As an intervention measure, 50 % of the aid granted per marketing year shall be paid by the Community.
7. Spain shall be authorized, under the conditions set out in paragraph 8, to grant adjustment aid in the case referred to in paragraph 8 (a) to producers of sugar beet and in the case referred to in paragraph 8 (b) to producers of sugar cane in its territory.
8. The aid referred to in paragraph 7 may be granted only in respect of the corresponding quantity of sugar produced within the limit of the A and B quotas of each sugar-producing undertaking.
(a) For the production referred to in the first paragraph from beet, the unit amount of aid may not exceed:
- in the 1995/96 marketing year: ECU 8,67 per 100 kilograms of white sugar,
- in the 1996/97 marketing year: ECU 5,43 per 100 kilograms of white sugar,
- in the 1997/98 marketing year: ECU 4,35 per 100 kilograms of white sugar,
- in the 1998/99 marketing year: ECU 3,26 per 100 kilograms of white sugar,
- in the 1999/2000 marketing year: ECU 2,17 per 100 kilograms of white sugar.
(b) For the production referred to in the first paragraph from cane, the unit amount of aid may not exceed ECU 7,25 per 100 kilograms of white sugar in the 1995/96 to 2000/01 marketing years.

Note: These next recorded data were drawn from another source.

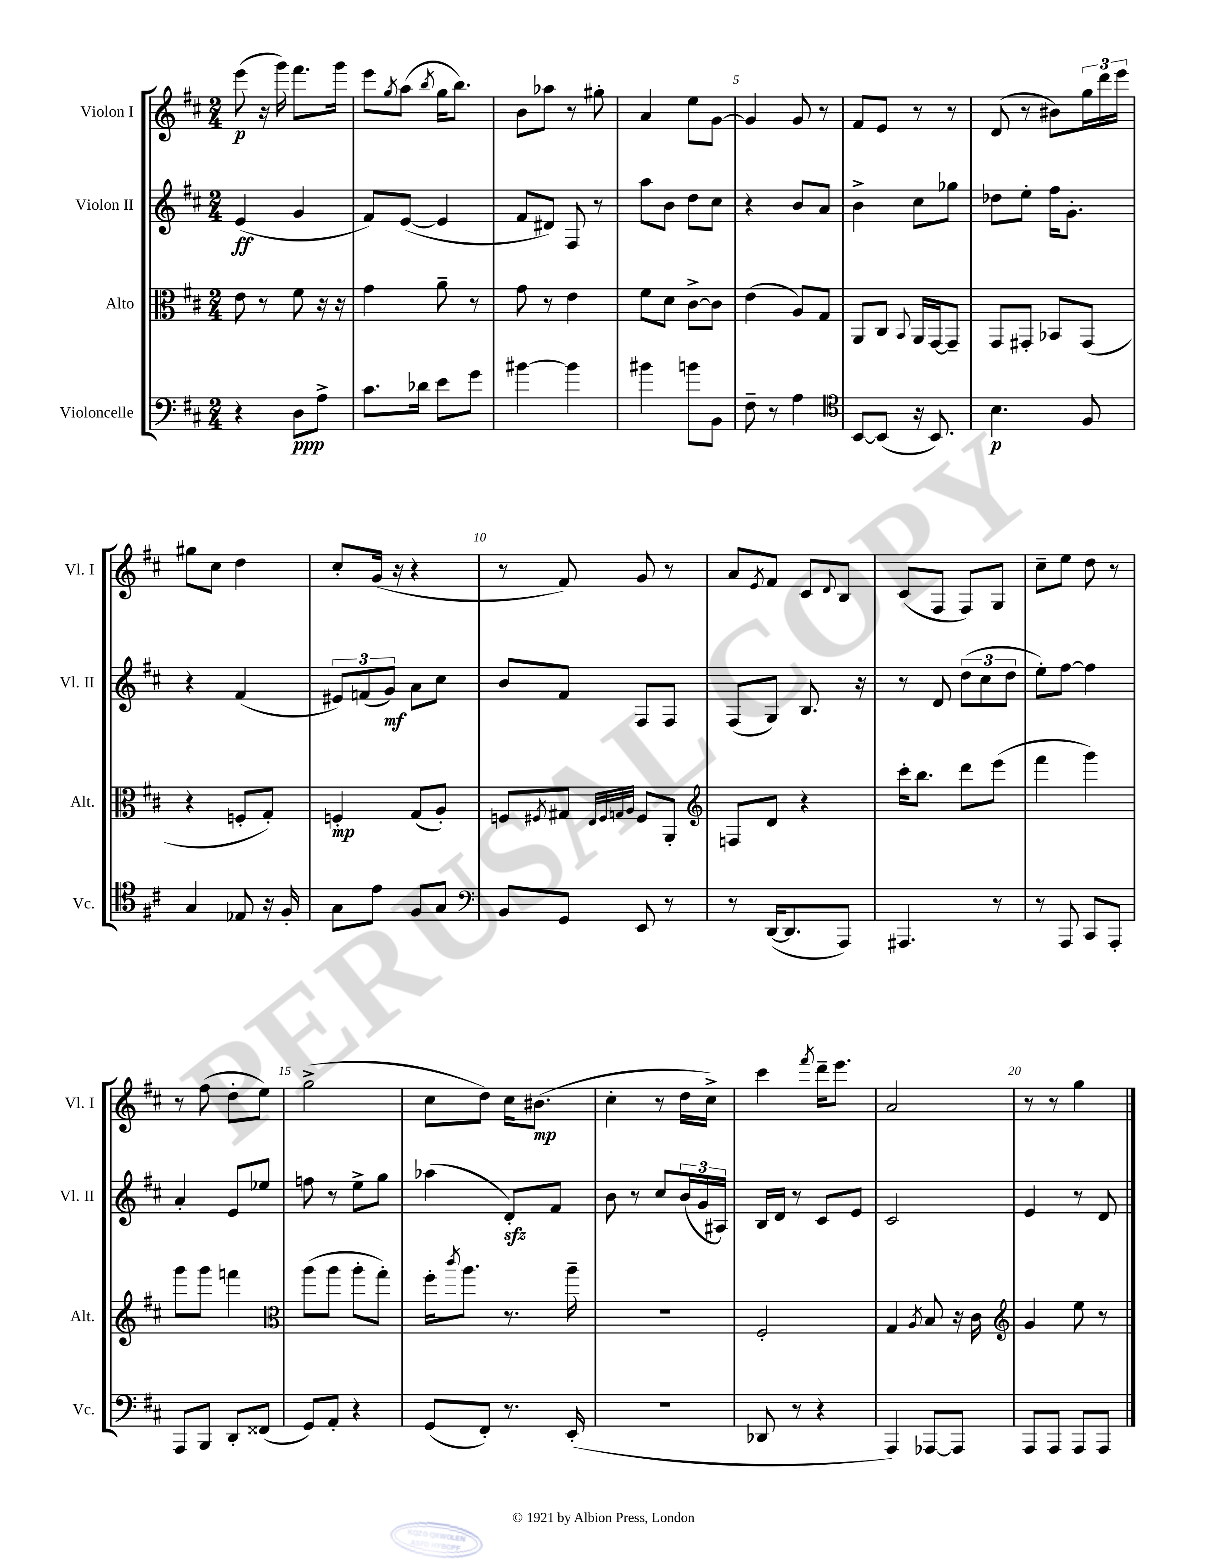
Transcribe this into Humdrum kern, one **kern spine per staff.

**kern	**kern	**kern	**kern
*staff4	*staff3	*staff2	*staff1
*clefF4	*clefC3	*clefG2	*clefG2
*k[f#c#]	*k[f#c#]	*k[f#c#]	*k[f#c#]
*M2/4	*M2/4	*M2/4	*M2/4
4r	8e\	(4e/	(8eee\
.	8r	.	16r
.	.	.	16ggg\)
8D\L	8f#\	4g/	8.fff#\L
8A^\J	16r	.	.
.	16r	.	16ggg\Jk
=	=	=	=
8.c#\L	4g\	8f#/L)	8eee\L
.	.	.	8qgg/
.	.	([8e/J	(8aa\J
16d-\Jk	.	.	.
.	.	.	8qbb/
8e\L	8a~\	4e/]	16gg\LK
.	.	.	8.bb\J)
8g\J	8r	.	.
=	=	=	=
[4b#\	8g\	8f#/L	8b\L
.	8r	8d#/J)	8aa-\J
4b#\]	4e\	8F#/	8r
.	.	8r	8gg#'\
=	=	=	=
4b#\	8f#\L	8aa\L	4a/
.	8d\J	8b\J	.
8b\L	[8c#^\L	8dd\L	8ee\L
8BB\J	8c#\]J	8cc#\J	[8g\J
=	=	=	=
8F#~\	(4e\	4r	4g/]
8r	.	.	.
4A\	8A/L)	8b/L	8g/
.	8G/J	8a/J	8r
=	=	=	=
*clefC4	*	*	*
[8BB/L	8AA/L	4b^\	8f#/L
(8BB/]J	8C#/J	.	8e/J
.	8qqBB/	.	.
16r	16AA/LL	8cc#\L	8r
8.BB/)	[16GG/J	.	.
.	8GG~/]J	8gg-\J	8r
=	=	=	=
4.B\	8GG/L	8dd-\L	(8d/
.	8GG#'/J	8ee'\J	8r
.	8BB-/L	16ff#\LK	8b#\L)
.	.	8.g'\J	.
8F#/	(8GG#/J	.	24gg\L
.	.	.	24ddd\
.	.	.	24eee\JJ
=	=	=	=
4G/	4r	4r	8gg#\L
.	.	.	8cc#\J
8E-/	8F'/L	(4f#/	4dd\
16r	8G'/J)	.	.
16F#'/	.	.	.
=	=	=	=
8G\L	4F'/	12e#/L)	8cc#'/L
.	.	(12f/	.
8e\J	.	.	(16g/Jk
.	.	12g/J)	.
.	.	.	16r
8F#/L	(8G/L	8a\L	4r
8G/J	8A'/J)	8cc#\J	.
=	=	=	=
*clefF4	*	*	*
8BB/L	8F/L	8b/L	8r
.	8qF#/	.	.
8GG/J	8G#/J	8f#/J	8f#/)
.	32qqE/LLL	.	.
.	32qqF#/	.	.
.	32qqG/	.	.
.	32qqA/JJJ	.	.
8EE/	8F#/L	8F#/L	8g/
8r	8AA'/J	8F#/J	8r
=	=	=	=
*	*clefG2	*	*
8r	8F/L	(8F#/L	8a/L
.	.	.	8qe/
([16DD/LK	8d/J	8G/J)	8f#/J
8.DD/]	.	.	.
.	4r	8.B/	8c#/L
.	.	.	8qqd/
8AAA/J)	.	.	8B/J
.	.	16r	.
=	=	=	=
4.AAA#/	16ccc#'\LK	8r	(8c#/L
.	8.bb\J	.	.
.	.	8d/	8F#/J
.	8ddd\L	(12dd\L	8F#/L)
.	.	12cc#\	.
8r	(8eee\J	.	8G/J
.	.	12dd\J	.
=	=	=	=
8r	4fff#\	8ee'\L)	8cc#~\L
8AAA/	.	[8ff#\J	8ee\J
8CC#/L	4ggg\)	4ff#\]	8dd\
8AAA'/J	.	.	8r
=	=	=	=
8AAA/L	8ggg\L	4a'/	8r
8BBB/J	8ggg\J	.	(8ff#\
8DD'/L	4fff\	8e/L	8dd'\L
(8FF##/J	.	8ee-/J	8ee\J)
=	=	=	=
*	*clefC3	*	*
8GG/L)	(8aa\L	8ff\	(2gg^\
8AA'/J	8aa\J	8r	.
4r	8aa'\L	8ee^\L	.
.	8gg'\J)	8gg\J	.
=	=	=	=
(8GG/L	16ff#'\LK	(4aa-\	8cc#\L
.	8qccc#/	.	.
.	8.aa\J	.	.
8FF#'/J)	.	.	8dd\J)
8.r	8.r	8d'/L)	16cc#\LK
.	.	.	(8.b#\J
.	.	8f#/J	.
(16EE'/	16aa~\	.	.
=	=	=	=
2r	2r	8b\	4cc#'\
.	.	8r	.
.	.	8cc#/L	8r
.	.	(24b/L	16dd\LL
.	.	24g/	.
.	.	.	16cc#^\JJ)
.	.	24A#/JJ)	.
=	=	=	=
8DD-/	2F#'/	16B/LL	4ccc#\
.	.	16d/JJ	.
8r	.	8r	.
.	.	.	8qfff#/
4r	.	8c#/L	16ddd~\LK
.	.	.	8.eee\J
.	.	8e/J	.
=	=	=	=
4AAA/)	4G/	2c#/	2a/
.	8qA/	.	.
[8AAA-/L	8B/	.	.
8AAA-/]J	16r	.	.
.	16c#\	.	.
=	=	=	=
*	*clefG2	*	*
8AAA/L	4g/	4e/	8r
8AAA/J	.	.	8r
8AAA/L	8ee\	8r	4gg\
8AAA/J	8r	8d/	.
==	==	==	==
*-	*-	*-	*-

9. Spain shall notify the Council, in respect of each marketing year, of the measures taken in application of paragraphs 7 and 8 and, in particular, of the distribution of the aid between producers of sugar beet and producers of sugar cane.
10. During the 1995/96 to 2000/01 marketing years, the United Kingdom shall be authorized to grant, to the extent that it deems necessary, adjustment aid for the refining of preferential unrefined cane sugar.
The granting of the aid referred to in the first subparagraph may take place only within the limit of the quantities agreed pursuant to the provisions referred to by Article 33, such quantities being refined into white sugar in the United Kingdom.
For this production of white sugar, the maximum amount of aid shall be set at ECU 0,54 per 100 kilograms of sugar expressed as white sugar.`;
14. in Article 48, '30 June 1995`, shall be replaced by '30 June 1996`.
Article 2
The following paragraph shall be inserted in Article 4a of Regulation (EEC) No 1010/86:
'1a. The standard amount of ECU 8,45 per 100 kilograms of white sugar referred to in paragraph 1 may be reduced to as low as ECU 2,42 per 100 kilograms in accordance with the procedure laid down in Article 41 of Regulation (EEC) No 1785/81.`
Article 3
This Regulation shall enter into force on the day following its publication in the Official Journal of the European Communities.
It shall apply from 1 July 1995.
This Regulation shall be binding in its entirety and directly applicable in all Member States.
Done at Brussels, 24 April 1995.
For the Council The President J. PUECH
(1) (2) OJ No C 110, 2. 5. 1995.
(3) (4) OJ No L 336, 23. 12. 1994, p. 1.
(1) OJ No L 194, 17. 7. 1986, p. 7.
(2) OJ No L 229, 17. 8. 1991, p. 1.
(1) OJ No L 387, 31. 12. 1992, p. 7.
(1) OJ No L 229, 17. 8. 1991, p. 1.
(2) OJ No L 190, 22. 7. 1975, p. 35.